One thing you can see easily here is C++'s classic name mangling, which, if you haven’t heard of it before, is where the compiler adds a bunch of implementation-specific characters to function names to facilitate things like overloading (as opposed to C, you can define different functions with the same name in C++ as long as they take different types of arguments). Another thing you can see is that it returns 0 from main() even though I didn’t actually write a return statement, which is allowed in C++ and also in C99 (although of course in real production code it’s likely you would want to return a meaningful status).

Here’s an example of something the compiler can vectorize, while also demonstrating a wider variety of C++ features. We pick a basic integer type, then have the compiler multiply the largest number of integers of that type as it can simultaneously using a single SIMD instruction, given the available features on the host (assuming x86) CPU (note that this code is also slightly GCC-specific; it will work with Clang but I think probably not MSVC…Windows users, note that you can use GCC on Windows to compile Windows-native binaries using the wonderful free software MSYS2):

vec.cpp:

#include <array>
#include <random>
#include <functional>
#include <iostream>
#include <ctime>
#include <limits>
#include <climits>
#include <cxxabi.h>

int main()

→ **Task set**:
1 > Answer these questions about the C++ passage above:
(a) In name mangling, what does the compiler add to function names?
(b) Besides C++, which version of C also allows main() to have no return statement?
(c) What free software does the C++ passage suggest for using GCC on Windows?
2 > Continue the C++ passage from its final line.

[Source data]
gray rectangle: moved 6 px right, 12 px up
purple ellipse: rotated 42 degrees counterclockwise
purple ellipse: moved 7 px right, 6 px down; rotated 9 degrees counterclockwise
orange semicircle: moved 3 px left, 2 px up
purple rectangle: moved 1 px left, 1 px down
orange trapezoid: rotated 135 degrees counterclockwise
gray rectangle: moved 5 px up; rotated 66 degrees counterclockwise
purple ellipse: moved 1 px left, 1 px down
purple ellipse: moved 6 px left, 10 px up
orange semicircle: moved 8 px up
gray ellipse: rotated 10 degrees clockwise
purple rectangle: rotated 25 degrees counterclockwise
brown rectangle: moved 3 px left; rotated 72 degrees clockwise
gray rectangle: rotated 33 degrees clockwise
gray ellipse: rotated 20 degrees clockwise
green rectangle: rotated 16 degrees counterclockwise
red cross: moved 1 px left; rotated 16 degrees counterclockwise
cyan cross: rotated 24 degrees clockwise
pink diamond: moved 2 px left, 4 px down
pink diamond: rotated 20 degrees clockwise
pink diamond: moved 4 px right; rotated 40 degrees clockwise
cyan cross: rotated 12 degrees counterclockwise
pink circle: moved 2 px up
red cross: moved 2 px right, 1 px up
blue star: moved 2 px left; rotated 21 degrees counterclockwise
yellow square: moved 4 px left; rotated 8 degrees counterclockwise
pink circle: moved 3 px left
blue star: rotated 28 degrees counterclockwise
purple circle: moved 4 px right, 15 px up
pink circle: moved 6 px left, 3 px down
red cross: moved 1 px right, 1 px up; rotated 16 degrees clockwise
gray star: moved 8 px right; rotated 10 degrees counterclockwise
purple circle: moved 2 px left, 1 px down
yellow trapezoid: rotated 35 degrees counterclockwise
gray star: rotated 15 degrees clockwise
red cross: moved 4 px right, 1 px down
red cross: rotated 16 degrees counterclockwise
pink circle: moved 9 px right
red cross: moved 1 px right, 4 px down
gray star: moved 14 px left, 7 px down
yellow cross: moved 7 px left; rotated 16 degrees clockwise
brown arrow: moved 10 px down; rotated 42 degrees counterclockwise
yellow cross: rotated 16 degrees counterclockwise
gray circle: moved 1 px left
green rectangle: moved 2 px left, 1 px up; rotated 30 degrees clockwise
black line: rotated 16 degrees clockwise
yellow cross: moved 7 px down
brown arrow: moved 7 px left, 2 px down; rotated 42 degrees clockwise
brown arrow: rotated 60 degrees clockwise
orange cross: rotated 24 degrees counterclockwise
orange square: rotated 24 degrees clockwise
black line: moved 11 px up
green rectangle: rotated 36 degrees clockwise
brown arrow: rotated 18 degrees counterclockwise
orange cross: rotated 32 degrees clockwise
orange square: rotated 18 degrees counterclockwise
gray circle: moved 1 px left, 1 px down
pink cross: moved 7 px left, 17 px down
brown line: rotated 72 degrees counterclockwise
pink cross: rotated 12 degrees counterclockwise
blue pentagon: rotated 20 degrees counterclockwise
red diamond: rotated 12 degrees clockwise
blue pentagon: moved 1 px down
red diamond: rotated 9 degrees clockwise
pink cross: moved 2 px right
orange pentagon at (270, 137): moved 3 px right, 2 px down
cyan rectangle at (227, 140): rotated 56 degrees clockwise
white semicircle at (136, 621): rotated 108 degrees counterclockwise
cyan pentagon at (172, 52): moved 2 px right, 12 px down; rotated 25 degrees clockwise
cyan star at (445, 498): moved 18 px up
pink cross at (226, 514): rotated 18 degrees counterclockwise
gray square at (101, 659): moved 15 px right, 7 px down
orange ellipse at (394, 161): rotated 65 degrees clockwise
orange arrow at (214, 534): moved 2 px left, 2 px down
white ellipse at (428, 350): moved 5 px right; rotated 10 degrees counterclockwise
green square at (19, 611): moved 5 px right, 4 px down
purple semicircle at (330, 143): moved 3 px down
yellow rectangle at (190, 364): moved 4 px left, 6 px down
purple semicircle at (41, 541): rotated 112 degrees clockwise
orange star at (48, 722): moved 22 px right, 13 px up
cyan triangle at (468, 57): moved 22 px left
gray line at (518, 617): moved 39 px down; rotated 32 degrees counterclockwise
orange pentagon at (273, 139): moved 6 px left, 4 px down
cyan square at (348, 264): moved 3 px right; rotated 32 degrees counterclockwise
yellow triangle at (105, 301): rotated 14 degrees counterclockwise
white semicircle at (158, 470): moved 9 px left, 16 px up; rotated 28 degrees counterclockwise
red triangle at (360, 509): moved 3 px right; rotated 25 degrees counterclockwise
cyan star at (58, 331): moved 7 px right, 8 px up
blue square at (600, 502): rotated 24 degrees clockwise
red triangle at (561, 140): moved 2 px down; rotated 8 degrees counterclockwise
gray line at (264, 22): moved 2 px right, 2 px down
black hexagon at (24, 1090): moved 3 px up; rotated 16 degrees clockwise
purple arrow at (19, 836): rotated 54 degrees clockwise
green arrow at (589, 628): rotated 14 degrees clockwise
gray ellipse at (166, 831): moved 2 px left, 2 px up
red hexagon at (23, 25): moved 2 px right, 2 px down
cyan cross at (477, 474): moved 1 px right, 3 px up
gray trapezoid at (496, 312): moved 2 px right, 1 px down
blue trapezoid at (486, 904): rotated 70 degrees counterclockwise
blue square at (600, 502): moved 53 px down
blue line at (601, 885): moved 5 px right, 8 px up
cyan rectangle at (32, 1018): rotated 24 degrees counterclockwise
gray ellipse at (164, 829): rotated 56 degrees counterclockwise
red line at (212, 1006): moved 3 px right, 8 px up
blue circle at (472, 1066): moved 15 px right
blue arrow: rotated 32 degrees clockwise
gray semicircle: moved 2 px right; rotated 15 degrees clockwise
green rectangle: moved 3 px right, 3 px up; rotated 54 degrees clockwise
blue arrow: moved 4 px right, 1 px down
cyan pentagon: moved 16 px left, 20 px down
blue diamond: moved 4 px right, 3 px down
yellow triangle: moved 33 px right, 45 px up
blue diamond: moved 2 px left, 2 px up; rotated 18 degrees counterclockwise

→ **Responses in order**:
1 >
(a) A bunch of implementation-specific characters.
(b) C99.
(c) MSYS2.

2 >
{
    using std::size_t;
    using std::array;

    // our integer type
#ifndef NUM_W
#define NUM_W short
#endif
    typedef   unsigned NUM_W      num;
    constexpr size_t              num_bits = sizeof(num) * CHAR_BIT;
#if defined __AVX512__
#define SIMD_SZ 512
#elif defined __AVX2__
#define SIMD_SZ 256
#elif defined __SSE2__
#define SIMD_SZ 128
#elif defined __MMX__
#define SIMD_SZ 64
#else
#define SIMD_SZ sizeof(num)
#endif
    constexpr size_t              num_cnt = SIMD_SZ / num_bits;
    typedef   array<num, num_cnt> col;

    col b;
    col c;

    using std::numeric_limits;
    using std::default_random_engine;
    using std::uniform_int_distribution;
    using std::bind;

    constexpr num                 max_rand_val = numeric_limits<num>::max()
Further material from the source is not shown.